Maui bounds up the steps, Jasmine right behind him with the cat carrier in hand, leaning sideways to balance the weight of it.
“How are you, Phoebe?” Joel opens a toolbox on the side of the truck and reaches inside. “I see the flower farm every morning on my way down the mountain. It’s a splendor.”
“A splendor,” I repeat, smiling. “You always had the most surprising vocabulary for a guy.”
“Yeah?” He glances at me over his shoulder, and I remember how bad my crush was, a living thing that was born of a single week of kisses followed by nothing at all. “Thanks,” he says as he straightens. He’s gathered a handful of bits and pieces. Waits for me, and we walk up the steps. “You were the only person I ever met who read more than I did.”
“Suze was pretty close.”
“Nah. You always outread us both.” He gestures, and I step inside ahead of him. Maui bounds toward me, slurps my hand, runs back toward the kitchen, his nails clattering on the floor. I’m here all the time in my capacity as caretaker, for which Suze pays me too much money. I’ve repeatedly told her I’d do it for free, for the love of the place, but she continues to deposit a ridiculous sum in my account every month.

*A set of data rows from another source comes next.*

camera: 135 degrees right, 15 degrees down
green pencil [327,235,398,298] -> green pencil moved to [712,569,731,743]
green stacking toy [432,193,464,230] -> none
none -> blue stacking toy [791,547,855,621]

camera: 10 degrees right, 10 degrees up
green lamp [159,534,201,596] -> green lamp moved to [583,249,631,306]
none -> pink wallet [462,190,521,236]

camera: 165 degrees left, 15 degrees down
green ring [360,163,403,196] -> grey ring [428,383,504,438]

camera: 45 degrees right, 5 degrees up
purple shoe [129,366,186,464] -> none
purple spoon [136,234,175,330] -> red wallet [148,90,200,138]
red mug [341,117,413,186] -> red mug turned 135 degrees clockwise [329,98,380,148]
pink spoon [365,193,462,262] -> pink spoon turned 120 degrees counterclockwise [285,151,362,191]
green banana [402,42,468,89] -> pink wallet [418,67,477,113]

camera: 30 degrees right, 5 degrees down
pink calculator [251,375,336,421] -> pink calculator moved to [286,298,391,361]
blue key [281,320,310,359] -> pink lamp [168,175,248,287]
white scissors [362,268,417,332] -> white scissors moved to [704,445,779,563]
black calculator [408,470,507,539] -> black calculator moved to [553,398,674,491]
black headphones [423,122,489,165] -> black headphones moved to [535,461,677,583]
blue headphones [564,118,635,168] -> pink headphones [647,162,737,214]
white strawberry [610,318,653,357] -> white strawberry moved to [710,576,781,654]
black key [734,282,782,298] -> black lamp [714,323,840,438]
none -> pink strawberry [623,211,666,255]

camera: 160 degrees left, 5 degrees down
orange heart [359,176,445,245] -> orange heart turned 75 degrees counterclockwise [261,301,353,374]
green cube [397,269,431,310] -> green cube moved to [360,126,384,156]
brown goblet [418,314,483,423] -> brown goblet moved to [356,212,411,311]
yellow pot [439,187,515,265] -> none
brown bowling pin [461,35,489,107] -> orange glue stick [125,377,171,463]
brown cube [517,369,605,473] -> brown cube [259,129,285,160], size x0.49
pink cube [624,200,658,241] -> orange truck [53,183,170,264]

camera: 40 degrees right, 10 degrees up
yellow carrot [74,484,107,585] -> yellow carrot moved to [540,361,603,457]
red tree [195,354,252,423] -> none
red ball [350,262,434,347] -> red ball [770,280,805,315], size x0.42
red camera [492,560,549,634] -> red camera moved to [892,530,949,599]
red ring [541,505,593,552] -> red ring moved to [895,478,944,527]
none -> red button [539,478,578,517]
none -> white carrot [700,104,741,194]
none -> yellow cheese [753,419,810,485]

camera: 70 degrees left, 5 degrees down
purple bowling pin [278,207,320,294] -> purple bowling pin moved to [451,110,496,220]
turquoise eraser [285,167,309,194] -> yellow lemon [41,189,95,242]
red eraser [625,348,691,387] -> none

The thing is, I do love the pleasure of the quiet rooms when I’m here by myself, disturbed by nothing but my ghostly presence. I love the space and have since I climbed in a window when I was ten and found the abandoned rooms still perfectly furnished, as if someone ran away in the middle of the night. The truth was much sadder—an old man died here and had no heirs, so the place fell into probate and was somehow forgotten.
Filled now with animals and a little girl and Suze and Joel, it’s an entirely different place. The kettle has made the window behind it steamy. A seagull is sitting on the railing outside. Jasmine and Maui have landed in the living room, near the bookcases, and Joel walks toward the back of the kitchen. “Don’t turn anything on,” Suze says, poking her head into the living room from the kitchen. “The electricity is off.”
“Okay.”
Suze stands by the counter, one foot over the other—it’s a tic we both have, one among many. In the soft, stormy light, she looks haggard. Older than I could ever have imagined back in the day.
As if to mock us, behind her on the shelf is a photo of the two of us when we were three weeks past our twenty-first birthdays, at the premiere of A Woman for the Ages.
She invited Amma, too, but Amma didn’t want to bother with all the folderol and dressing up. I was a nervous wreck on the inside, but my entire job for the night was to be support for Suze, who pretended she wasn’t nervous, but I knew she was by the torn thumbnail on her left hand, which a nail tech fixed with some glue and fresh polish and then painted with a bitter something to keep her from doing it again.